> Activity
Lines from the top of the entries through the line that has "staff (level 3): 1 -> 2" must be duplicated exactly, and no others.

> Data for processing
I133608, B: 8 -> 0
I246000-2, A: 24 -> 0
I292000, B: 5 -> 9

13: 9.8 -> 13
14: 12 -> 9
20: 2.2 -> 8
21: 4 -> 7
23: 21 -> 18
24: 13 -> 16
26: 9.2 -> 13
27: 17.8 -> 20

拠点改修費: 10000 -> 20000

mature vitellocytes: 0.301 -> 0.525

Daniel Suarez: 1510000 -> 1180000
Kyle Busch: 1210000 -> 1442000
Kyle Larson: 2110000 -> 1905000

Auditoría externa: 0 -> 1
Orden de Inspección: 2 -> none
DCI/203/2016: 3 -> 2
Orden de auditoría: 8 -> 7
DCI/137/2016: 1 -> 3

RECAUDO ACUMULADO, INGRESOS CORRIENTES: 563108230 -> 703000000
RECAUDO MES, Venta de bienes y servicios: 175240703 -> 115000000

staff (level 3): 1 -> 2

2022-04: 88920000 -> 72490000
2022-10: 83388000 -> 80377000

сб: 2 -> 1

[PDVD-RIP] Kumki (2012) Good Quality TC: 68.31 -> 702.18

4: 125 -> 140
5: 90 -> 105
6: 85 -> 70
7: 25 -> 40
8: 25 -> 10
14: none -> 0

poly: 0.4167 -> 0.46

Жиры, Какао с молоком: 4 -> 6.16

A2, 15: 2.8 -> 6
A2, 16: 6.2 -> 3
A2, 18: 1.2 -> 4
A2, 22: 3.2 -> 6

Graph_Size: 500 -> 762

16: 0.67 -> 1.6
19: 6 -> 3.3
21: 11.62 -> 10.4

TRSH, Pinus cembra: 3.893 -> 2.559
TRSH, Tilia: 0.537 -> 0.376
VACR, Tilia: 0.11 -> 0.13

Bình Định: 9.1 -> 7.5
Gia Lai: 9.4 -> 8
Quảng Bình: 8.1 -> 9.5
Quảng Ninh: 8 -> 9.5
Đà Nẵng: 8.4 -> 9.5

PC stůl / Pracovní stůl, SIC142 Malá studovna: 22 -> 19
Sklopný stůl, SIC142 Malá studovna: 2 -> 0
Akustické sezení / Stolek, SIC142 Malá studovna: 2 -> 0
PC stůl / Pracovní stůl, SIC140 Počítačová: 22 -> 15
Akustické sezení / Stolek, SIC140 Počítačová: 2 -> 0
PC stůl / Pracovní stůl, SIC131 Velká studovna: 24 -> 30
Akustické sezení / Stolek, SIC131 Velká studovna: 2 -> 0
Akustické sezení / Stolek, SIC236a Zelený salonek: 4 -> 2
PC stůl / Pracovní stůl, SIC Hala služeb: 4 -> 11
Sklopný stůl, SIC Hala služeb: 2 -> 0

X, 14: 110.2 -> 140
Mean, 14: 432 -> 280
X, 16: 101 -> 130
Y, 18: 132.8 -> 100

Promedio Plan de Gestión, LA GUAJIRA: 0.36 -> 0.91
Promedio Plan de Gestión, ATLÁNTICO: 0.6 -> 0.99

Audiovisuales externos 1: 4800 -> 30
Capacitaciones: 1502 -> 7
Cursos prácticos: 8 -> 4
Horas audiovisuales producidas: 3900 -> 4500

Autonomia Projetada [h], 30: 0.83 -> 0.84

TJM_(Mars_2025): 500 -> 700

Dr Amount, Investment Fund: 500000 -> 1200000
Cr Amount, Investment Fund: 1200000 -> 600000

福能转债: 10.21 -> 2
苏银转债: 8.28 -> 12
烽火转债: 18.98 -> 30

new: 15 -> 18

> Solution for this problem
I133608, B: 8 -> 0
I246000-2, A: 24 -> 0
I292000, B: 5 -> 9

13: 9.8 -> 13
14: 12 -> 9
20: 2.2 -> 8
21: 4 -> 7
23: 21 -> 18
24: 13 -> 16
26: 9.2 -> 13
27: 17.8 -> 20

拠点改修費: 10000 -> 20000

mature vitellocytes: 0.301 -> 0.525

Daniel Suarez: 1510000 -> 1180000
Kyle Busch: 1210000 -> 1442000
Kyle Larson: 2110000 -> 1905000

Auditoría externa: 0 -> 1
Orden de Inspección: 2 -> none
DCI/203/2016: 3 -> 2
Orden de auditoría: 8 -> 7
DCI/137/2016: 1 -> 3

RECAUDO ACUMULADO, INGRESOS CORRIENTES: 563108230 -> 703000000
RECAUDO MES, Venta de bienes y servicios: 175240703 -> 115000000

staff (level 3): 1 -> 2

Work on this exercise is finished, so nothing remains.